• _Text under study_
- Opening Delimiter -

We put the HA! in Home Automation

I admit it. I’ve got a Smart Home. It’s supposed to be like this:

Sometimes – many times – it’s like this:

I’ve got a fairly extensive install of SmartThings – a hub, about 60 odd switches, motion detectors, open/close sensors, the smoke alarms, the door locks, the garage door opener, the video door bell, and thermostats. I even have a robot I can ask to turn on or off lights. The Echo (or is it just Alexa now?) will dutifully answer in her somewhat sad/bored Marvin voice “ohkay” when asked to turn off the kitchen lights. Magic. For the most part, stuff just works. And that’s the killer – for the most part. It’s pretty stunning stuff when it works, and kinda silly trending to maddening when it doesn’t.

The Cloud

SmartThings runs in the cloud. Pause for joke. That’s good – since there is a lot of power up there in the cloud. That’s bad, because CLOUD. If the Internet is out, so is all my automation. If someone is downloading the whole of the Internet in my neighborhood, my automation can be laggy. If someone in the SmartThings Data Center fat fingers a deployment, nothing works.

Ivan Pavlov would be proud

You learn to do things differently in a smart home. Before, you would enter a dark room and flip the light on. Now, you enter a dark room and pause for a moment. Wait for it. Sensors? Wait… boom! light! no switch needed! ITS THE FUTURE. Unless it doesn’t happen. Wave hands. Shout “Alexa turn on the damn light”. Give up. Flip switch. Check debug logs to find out why light didn’t come on. Two hours later…

When returning to FORTRESS HOME which has dropped into “PROTECT” mode, unlock door. Wait. For. Inner. Light. Ok, safe to enter, killer robots disarmed. Or, forget to do that, and be greeted by the shrieking eels alarm and all the lights going nuts.

I swear, I must look crazy by now, walking around waving my arms, shouting to my invisible friend Alexa, and randomly pausing waiting for things to happen. But hey, it’s the future.

Frontier House

Lest you misconstrue my whining, when we had a catastrophic failure of our hub and “the house was down” for two weeks, we all decided we really didn’t miss the before times, and we all rejoiced when the magic returned. We called that period “living in frontier house.” You do get used to the magic very quickly, and you miss it when its gone.

- Closing Delimiter -

Stored items:
- Opening Delimiter -

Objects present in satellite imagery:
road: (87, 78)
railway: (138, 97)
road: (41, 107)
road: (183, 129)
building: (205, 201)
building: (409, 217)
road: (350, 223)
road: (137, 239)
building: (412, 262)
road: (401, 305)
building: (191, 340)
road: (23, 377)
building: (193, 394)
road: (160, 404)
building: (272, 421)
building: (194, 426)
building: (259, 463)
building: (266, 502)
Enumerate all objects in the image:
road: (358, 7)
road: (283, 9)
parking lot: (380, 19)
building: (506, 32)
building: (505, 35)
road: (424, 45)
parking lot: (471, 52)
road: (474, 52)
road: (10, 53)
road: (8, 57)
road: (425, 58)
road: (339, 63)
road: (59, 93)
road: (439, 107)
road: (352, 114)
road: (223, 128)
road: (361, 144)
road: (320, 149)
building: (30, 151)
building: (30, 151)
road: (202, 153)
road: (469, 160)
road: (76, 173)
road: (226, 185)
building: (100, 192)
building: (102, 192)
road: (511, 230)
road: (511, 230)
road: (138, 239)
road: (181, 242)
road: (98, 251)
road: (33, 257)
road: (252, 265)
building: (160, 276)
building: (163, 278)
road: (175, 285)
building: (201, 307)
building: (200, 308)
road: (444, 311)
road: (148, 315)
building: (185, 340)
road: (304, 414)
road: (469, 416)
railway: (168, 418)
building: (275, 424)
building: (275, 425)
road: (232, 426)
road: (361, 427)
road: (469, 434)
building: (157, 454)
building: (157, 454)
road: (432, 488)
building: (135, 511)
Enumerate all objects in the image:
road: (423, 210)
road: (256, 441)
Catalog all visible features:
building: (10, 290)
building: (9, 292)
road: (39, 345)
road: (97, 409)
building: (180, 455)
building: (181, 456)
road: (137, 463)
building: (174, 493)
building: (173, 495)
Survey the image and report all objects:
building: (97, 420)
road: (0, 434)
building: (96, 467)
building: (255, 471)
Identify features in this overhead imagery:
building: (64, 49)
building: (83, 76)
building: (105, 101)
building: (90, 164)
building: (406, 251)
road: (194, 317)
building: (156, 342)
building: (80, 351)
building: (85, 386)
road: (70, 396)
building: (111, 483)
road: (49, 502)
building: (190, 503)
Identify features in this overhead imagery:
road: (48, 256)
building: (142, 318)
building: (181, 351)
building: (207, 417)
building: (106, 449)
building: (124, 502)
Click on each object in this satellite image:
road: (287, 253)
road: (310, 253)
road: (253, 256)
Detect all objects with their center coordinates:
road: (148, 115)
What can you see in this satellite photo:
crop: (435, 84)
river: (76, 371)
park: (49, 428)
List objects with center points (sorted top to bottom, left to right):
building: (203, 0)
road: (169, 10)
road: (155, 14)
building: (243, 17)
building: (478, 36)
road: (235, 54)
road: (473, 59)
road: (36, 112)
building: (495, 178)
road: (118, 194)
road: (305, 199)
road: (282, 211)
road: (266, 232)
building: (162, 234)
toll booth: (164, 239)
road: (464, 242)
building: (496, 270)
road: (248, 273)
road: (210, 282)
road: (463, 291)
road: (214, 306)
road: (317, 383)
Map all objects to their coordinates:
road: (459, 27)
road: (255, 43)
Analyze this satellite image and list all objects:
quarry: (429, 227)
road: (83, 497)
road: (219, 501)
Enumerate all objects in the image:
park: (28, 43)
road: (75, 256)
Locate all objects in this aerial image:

- Closing Delimiter -

• _Work instructions_
Can you transcribe the home automation piece word for word, starting at "Ivan Pavlov would" and ending at "lights going nuts."?

• _Response to this task_
Ivan Pavlov would be proud

You learn to do things differently in a smart home. Before, you would enter a dark room and flip the light on. Now, you enter a dark room and pause for a moment. Wait for it. Sensors? Wait… boom! light! no switch needed! ITS THE FUTURE. Unless it doesn’t happen. Wave hands. Shout “Alexa turn on the damn light”. Give up. Flip switch. Check debug logs to find out why light didn’t come on. Two hours later…

When returning to FORTRESS HOME which has dropped into “PROTECT” mode, unlock door. Wait. For. Inner. Light. Ok, safe to enter, killer robots disarmed. Or, forget to do that, and be greeted by the shrieking eels alarm and all the lights going nuts.